Refinement Type Inference via Horn Constraint Optimization

We propose a novel method for inferring refinement types of higher-order functional programs. The main advantage of the proposed method is that it can infer maximally preferred (i.e., Pareto optimal) refinement types with respect to a user-specified preference order. The flexible optimization of refinement types enabled by the proposed method paves the way for interesting applications, such as inferring most-general characterization of inputs for which a given program satisfies (or violates) a given safety (or termination) property. Our method reduces such a type optimization problem to a Horn constraint optimization problem by using a new refinement type system that can flexibly reason about non-determinism in programs. Our method then solves the constraint optimization problem by repeatedly improving a current solution until convergence via template-based invariant generation. We have implemented a prototype inference system based on our method, and obtained promising results in preliminary experiments.

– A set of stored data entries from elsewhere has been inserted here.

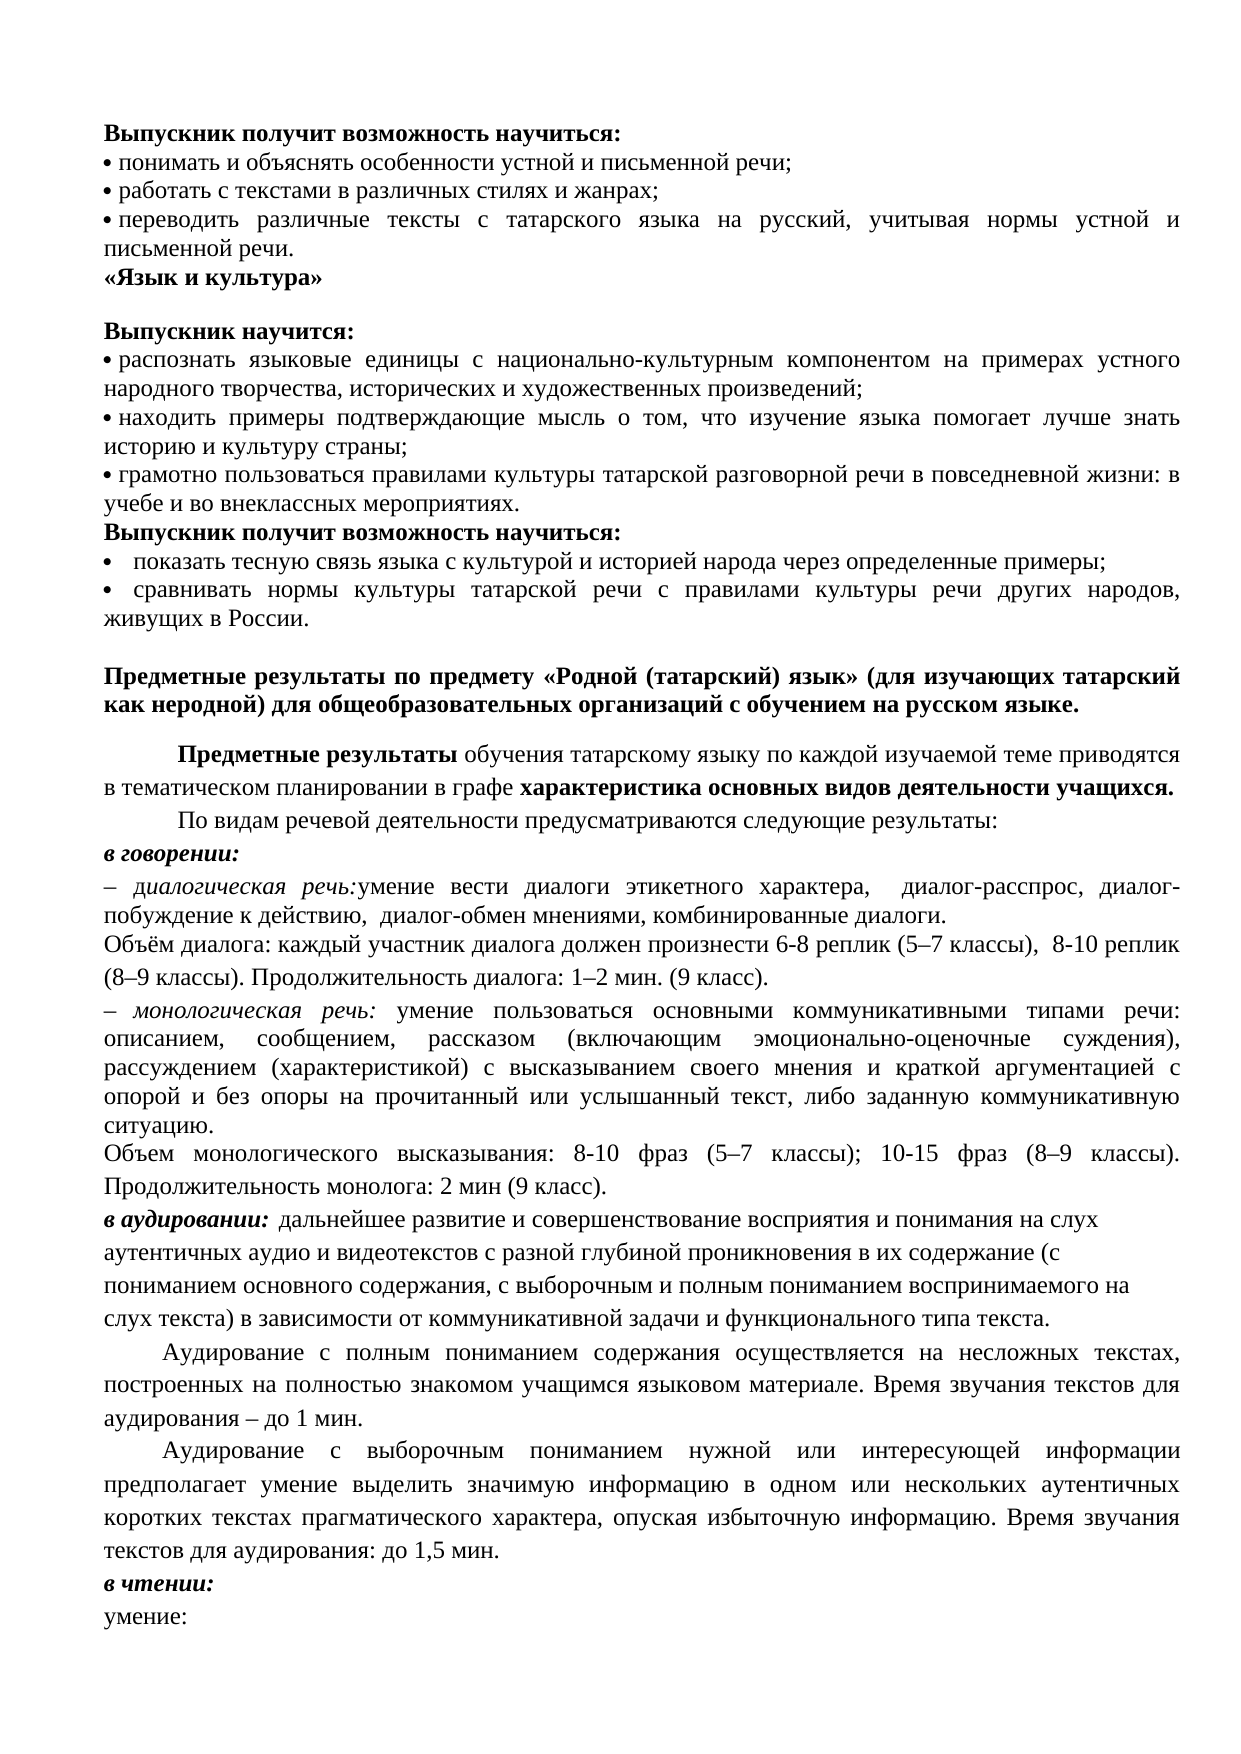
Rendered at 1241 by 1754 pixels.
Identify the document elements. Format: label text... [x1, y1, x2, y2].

text Предметные результаты обучения татарскому языку по каждой изучаемой теме приводятся в тематическом планировании в графе характеристика основных видов деятельности учащихся. [103, 739, 1181, 801]
text Объем монологического высказывания: 8-10 фраз (5–7 классы); 10-15 фраз (8–9 классы). Продолжительность монолога: 2 мин (9 класс). [103, 1138, 1181, 1200]
list сравнивать нормы культуры татарской речи с правилами культуры речи других народов, живущих в России. [103, 574, 1181, 632]
list грамотно пользоваться правилами культуры татарской разговорной речи в повседневной жизни: в учебе и во внеклассных мероприятиях. [103, 459, 1181, 517]
text По видам речевой деятельности предусматриваются следующие результаты: [103, 805, 1181, 834]
list понимать и объяснять особенности устной и письменной речи; [103, 147, 1181, 176]
list работать с текстами в различных стилях и жанрах; [103, 176, 1181, 204]
text в аудировании: дальнейшее развитие и совершенствование восприятия и понимания на слух аутентичных аудио и видеотекстов с разной глубиной проникновения в их содержание (с пониманием основного содержания, с выборочным и полным пониманием воспринимаемого на слух текста) в зависимости от коммуникативной задачи и функционального типа текста. [103, 1204, 1181, 1332]
text Объём диалога: каждый участник диалога должен произнести 6-8 реплик (5–7 классы), 8-10 реплик (8–9 классы). Продолжительность диалога: 1–2 мин. (9 класс). [103, 929, 1181, 990]
list диалогическая речь:умение вести диалоги этикетного характера, диалог-расспрос, диалог-побуждение к действию, диалог-обмен мнениями, комбинированные диалоги. [103, 871, 1181, 929]
list распознать языковые единицы с национально-культурным компонентом на примерах устного народного творчества, исторических и художественных произведений; [103, 344, 1181, 402]
text Выпускник получит возможность научиться: [103, 517, 1181, 546]
text в чтении: [103, 1568, 1181, 1596]
list находить примеры подтверждающие мысль о том, что изучение языка помогает лучше знать историю и культуру страны; [103, 402, 1181, 459]
list переводить различные тексты с татарского языка на русский, учитывая нормы устной и письменной речи. [103, 204, 1181, 262]
list Предметные результаты по предмету «Родной (татарский) язык» (для изучающих татарский как неродной) для общеобразовательных организаций с обучением на русском языке. [103, 661, 1181, 718]
list монологическая речь: умение пользоваться основными коммуникативными типами речи: описанием, сообщением, рассказом (включающим эмоционально-оценочные суждения), рассуждением (характеристикой) с высказыванием своего мнения и краткой аргументацией с опорой и без опоры на прочитанный или услышанный текст, либо заданную коммуникативную ситуацию. [103, 995, 1181, 1138]
text Аудирование с полным пониманием содержания осуществляется на несложных текстах, построенных на полностью знакомом учащимся языковом материале. Время звучания текстов для аудирования – до 1 мин. [103, 1337, 1181, 1431]
text Аудирование с выборочным пониманием нужной или интересующей информации предполагает умение выделить значимую информацию в одном или нескольких аутентичных коротких текстах прагматического характера, опуская избыточную информацию. Время звучания текстов для аудирования: до 1,5 мин. [103, 1436, 1181, 1563]
text умение: [103, 1601, 1181, 1629]
list «Язык и культура» [103, 262, 1181, 291]
list показать тесную связь языка с культурой и историей народа через определенные примеры; [103, 546, 1181, 574]
text Выпускник получит возможность научиться: [103, 118, 1181, 147]
text Выпускник научится: [103, 316, 1181, 344]
text в говорении: [103, 838, 1181, 867]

Relaxed Stratification: A New Approach to Practical Complete Predicate Refinement

In counterexample-guided abstraction refinement, a predicate refinement scheme is said to be complete for a given theory if it is guaranteed to eventually find predicates sufficient to prove the given property, when such exist. However, existing complete methods require deciding if a proof of the counterexample’s spuriousness exists in some finite language of predicates. Such an exact finite-language-restricted predicate search is quite hard for many theories used in practice and incurs a heavy overhead. In this paper, we address the issue by showing that the language restriction can be relaxed so that the refinement process is restricted to infer proofs from some finite language L base ∪ L ext but is only required to return a proof when the counterexample’s spuriousness can be proved in L base . Then, we show how a proof-based refinement algorithm can be made to satisfy the relaxed requirement and be complete by restricting only the theory-level reasoning in SMT to emit L base -restricted partial interpolants (while such an approach has been proposed previously, we show for the first time that it can be done for languages that are not closed under conjunctions and disjunctions). We also present a technique that uses a property of counterexample patterns to further improve the efficiency of the refinement algorithm while still satisfying the requirement. We have experimented with a prototype implementation of the new refinement algorithm, and show that it is able to achieve complete refinement with only a small overhead.